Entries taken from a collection
------
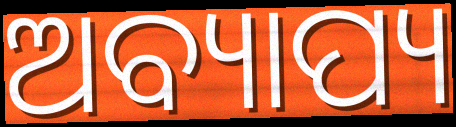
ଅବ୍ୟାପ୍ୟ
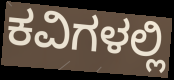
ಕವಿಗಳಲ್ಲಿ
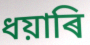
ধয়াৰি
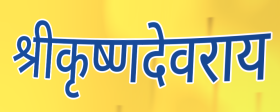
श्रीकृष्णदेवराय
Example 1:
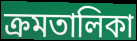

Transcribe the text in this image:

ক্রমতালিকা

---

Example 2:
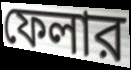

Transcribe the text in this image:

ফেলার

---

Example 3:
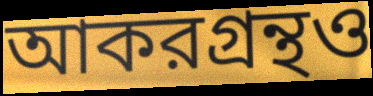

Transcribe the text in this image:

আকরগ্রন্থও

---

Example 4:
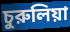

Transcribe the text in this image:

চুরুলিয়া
------
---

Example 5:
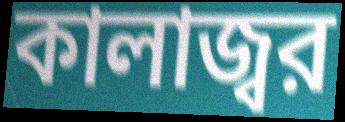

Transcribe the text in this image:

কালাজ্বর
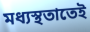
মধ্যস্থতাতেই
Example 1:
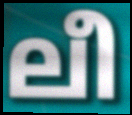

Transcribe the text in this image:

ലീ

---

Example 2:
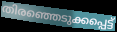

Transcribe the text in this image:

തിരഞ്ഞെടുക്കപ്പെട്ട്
------
EXERCISE -
Looking over the records, find each line with the word "Example" and copy it.

EXERCISE RESPONSE -
Example 1:
Example 2:
Example 3:
Example 4:
Example 5:
Example 1:
Example 2:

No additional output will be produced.